- Work task
Look through the records and copy every line in which "there" appears.
::: Dataset entries
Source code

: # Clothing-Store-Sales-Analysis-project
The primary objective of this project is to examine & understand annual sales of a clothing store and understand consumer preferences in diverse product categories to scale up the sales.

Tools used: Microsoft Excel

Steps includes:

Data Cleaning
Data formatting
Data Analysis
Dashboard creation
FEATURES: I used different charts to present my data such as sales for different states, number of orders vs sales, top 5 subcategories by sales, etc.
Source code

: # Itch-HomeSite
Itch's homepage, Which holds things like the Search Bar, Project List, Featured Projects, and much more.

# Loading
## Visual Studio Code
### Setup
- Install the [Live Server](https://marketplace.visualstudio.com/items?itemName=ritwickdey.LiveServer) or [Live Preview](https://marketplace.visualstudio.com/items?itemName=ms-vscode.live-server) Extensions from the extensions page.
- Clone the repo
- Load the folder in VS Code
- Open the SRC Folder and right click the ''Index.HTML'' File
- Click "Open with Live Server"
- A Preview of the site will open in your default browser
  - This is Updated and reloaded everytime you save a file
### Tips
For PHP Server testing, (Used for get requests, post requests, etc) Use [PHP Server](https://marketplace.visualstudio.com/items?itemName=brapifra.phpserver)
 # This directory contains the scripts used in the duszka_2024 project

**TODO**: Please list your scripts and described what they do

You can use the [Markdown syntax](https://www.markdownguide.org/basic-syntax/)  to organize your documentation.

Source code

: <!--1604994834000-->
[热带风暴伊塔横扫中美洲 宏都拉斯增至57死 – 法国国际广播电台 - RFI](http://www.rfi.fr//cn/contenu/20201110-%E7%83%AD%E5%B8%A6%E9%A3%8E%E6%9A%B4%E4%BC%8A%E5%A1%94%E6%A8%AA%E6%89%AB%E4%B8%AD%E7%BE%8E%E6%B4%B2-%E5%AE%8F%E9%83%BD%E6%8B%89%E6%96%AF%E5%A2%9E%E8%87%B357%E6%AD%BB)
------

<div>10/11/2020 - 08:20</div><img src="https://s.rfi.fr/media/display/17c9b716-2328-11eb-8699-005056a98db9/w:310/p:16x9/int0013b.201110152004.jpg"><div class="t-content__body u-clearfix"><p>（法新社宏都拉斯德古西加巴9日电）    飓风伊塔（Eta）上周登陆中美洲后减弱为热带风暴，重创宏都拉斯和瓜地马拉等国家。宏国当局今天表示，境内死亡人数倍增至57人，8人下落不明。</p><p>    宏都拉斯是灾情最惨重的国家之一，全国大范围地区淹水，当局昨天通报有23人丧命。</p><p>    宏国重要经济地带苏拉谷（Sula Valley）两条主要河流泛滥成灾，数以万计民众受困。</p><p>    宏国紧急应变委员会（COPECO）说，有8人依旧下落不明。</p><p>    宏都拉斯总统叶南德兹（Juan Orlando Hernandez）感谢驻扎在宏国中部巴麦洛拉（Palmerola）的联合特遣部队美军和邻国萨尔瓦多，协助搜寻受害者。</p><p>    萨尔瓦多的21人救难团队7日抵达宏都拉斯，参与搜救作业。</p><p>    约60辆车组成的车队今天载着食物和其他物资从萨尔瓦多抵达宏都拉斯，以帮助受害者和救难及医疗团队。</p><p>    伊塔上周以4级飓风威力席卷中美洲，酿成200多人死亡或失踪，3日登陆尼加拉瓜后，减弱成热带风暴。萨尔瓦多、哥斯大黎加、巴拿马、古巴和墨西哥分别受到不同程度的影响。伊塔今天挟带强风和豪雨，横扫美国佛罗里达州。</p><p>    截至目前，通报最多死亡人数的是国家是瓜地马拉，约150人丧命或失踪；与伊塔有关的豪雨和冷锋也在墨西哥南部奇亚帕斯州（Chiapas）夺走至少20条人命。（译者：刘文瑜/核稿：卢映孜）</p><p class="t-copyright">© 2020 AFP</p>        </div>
::::::
::: Dataset entries
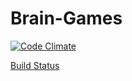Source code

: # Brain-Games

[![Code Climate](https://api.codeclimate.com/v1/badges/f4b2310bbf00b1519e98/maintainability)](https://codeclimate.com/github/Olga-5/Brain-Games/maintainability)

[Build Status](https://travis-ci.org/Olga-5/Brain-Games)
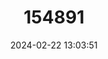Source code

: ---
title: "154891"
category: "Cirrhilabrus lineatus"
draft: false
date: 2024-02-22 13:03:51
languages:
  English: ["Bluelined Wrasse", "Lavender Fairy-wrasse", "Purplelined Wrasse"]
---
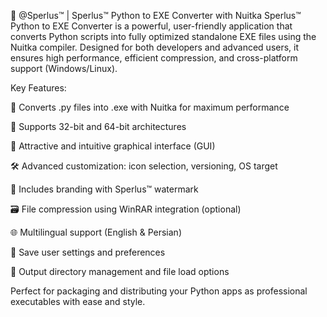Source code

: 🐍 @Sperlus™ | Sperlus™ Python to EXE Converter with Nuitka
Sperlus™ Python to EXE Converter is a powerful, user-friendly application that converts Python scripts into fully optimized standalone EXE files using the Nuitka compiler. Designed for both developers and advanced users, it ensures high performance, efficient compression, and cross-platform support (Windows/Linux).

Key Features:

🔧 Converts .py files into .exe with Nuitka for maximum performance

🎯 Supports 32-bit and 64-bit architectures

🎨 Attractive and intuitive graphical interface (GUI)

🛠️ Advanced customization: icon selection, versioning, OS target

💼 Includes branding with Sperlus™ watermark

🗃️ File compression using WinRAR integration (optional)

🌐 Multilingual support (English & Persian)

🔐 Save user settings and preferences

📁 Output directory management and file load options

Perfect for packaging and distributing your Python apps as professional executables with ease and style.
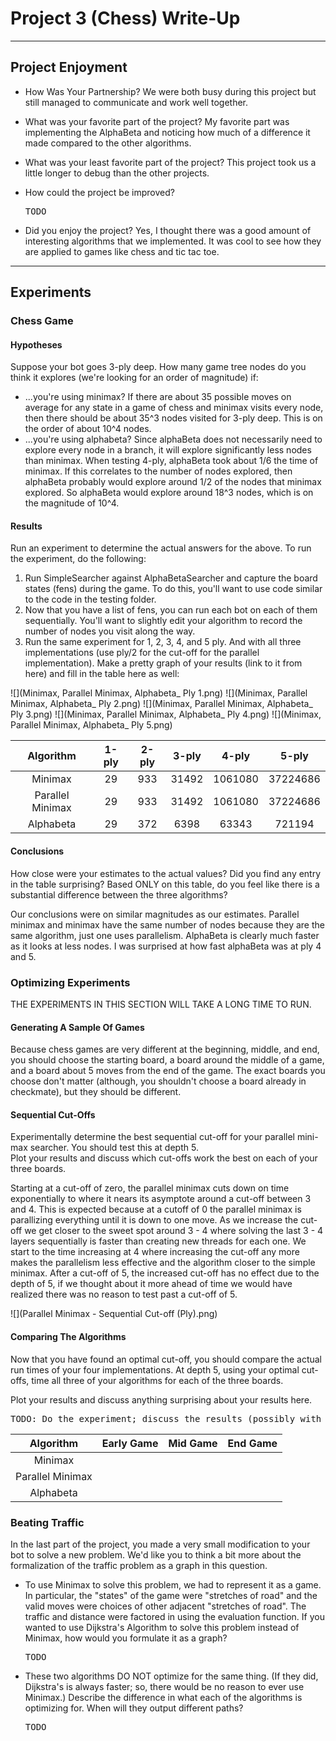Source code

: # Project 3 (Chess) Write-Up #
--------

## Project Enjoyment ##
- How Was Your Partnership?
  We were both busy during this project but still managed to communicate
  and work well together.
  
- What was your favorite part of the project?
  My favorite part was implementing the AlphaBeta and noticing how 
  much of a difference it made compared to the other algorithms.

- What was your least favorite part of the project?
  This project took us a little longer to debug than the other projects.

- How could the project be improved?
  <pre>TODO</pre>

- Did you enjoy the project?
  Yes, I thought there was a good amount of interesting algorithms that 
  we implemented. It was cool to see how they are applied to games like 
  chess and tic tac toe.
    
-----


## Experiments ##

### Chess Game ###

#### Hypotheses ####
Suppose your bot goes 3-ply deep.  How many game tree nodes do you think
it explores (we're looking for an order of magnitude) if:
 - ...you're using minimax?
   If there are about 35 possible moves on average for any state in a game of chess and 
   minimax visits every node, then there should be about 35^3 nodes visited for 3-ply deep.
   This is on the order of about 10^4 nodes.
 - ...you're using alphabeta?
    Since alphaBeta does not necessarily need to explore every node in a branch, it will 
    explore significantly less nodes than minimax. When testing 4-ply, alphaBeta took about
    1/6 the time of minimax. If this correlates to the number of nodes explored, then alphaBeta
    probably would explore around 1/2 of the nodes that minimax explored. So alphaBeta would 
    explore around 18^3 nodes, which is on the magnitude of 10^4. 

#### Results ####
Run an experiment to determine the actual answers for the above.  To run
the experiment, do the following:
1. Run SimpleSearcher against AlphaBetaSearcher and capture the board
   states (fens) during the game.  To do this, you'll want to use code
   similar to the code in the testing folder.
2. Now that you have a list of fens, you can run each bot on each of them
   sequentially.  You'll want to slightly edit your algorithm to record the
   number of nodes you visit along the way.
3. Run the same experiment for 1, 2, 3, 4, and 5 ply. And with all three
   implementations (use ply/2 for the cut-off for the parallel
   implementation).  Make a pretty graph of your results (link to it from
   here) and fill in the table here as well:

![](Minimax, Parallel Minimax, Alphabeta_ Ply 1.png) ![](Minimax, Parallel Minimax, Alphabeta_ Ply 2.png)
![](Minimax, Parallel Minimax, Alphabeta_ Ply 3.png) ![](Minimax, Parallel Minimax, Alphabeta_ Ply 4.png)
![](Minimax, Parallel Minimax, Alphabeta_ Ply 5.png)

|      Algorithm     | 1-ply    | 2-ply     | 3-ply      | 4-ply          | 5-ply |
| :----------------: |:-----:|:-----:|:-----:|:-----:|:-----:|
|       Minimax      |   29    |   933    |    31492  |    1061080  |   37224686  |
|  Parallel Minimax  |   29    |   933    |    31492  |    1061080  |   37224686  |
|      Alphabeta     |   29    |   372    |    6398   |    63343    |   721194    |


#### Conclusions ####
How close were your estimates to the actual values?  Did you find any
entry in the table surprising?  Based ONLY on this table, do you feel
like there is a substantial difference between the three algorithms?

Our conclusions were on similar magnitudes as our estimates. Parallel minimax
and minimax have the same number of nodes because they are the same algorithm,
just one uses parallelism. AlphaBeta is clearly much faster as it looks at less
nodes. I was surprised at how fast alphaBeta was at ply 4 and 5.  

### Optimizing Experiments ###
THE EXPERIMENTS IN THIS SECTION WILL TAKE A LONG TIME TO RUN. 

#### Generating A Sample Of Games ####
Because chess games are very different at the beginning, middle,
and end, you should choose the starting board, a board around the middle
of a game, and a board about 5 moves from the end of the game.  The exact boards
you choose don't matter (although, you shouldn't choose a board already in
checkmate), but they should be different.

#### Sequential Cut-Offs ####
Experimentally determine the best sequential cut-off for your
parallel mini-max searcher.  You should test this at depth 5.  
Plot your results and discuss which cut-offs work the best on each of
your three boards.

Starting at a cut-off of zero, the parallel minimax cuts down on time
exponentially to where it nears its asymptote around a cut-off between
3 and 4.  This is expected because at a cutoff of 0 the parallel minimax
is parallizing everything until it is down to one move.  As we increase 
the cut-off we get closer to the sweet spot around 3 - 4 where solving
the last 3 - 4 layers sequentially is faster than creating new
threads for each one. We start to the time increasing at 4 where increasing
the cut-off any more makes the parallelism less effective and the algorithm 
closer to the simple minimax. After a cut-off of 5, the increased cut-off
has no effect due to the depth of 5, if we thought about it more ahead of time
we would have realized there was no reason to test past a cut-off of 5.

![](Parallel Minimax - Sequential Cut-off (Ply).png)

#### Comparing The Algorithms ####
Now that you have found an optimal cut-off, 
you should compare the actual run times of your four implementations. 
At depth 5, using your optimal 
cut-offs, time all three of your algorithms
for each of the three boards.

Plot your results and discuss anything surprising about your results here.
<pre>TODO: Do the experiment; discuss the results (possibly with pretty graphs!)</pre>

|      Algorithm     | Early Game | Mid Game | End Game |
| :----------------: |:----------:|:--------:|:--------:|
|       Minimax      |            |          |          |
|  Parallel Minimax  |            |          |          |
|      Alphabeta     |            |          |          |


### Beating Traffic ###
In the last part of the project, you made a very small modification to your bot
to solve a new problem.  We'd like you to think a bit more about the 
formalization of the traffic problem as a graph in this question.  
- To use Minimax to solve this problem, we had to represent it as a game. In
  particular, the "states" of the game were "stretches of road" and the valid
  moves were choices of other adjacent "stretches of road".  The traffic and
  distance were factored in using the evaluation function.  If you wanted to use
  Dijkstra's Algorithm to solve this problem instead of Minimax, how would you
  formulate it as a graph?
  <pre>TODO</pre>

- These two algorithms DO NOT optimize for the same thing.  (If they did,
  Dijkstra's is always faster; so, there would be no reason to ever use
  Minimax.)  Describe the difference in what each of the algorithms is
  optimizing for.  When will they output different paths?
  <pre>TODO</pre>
::::::
- Reply to the exercise
  Yes, I thought there was a good amount of interesting algorithms that 
   If there are about 35 possible moves on average for any state in a game of chess and 
   minimax visits every node, then there should be about 35^3 nodes visited for 3-ply deep.
like there is a substantial difference between the three algorithms?
we would have realized there was no reason to test past a cut-off of 5.
  Dijkstra's is always faster; so, there would be no reason to ever use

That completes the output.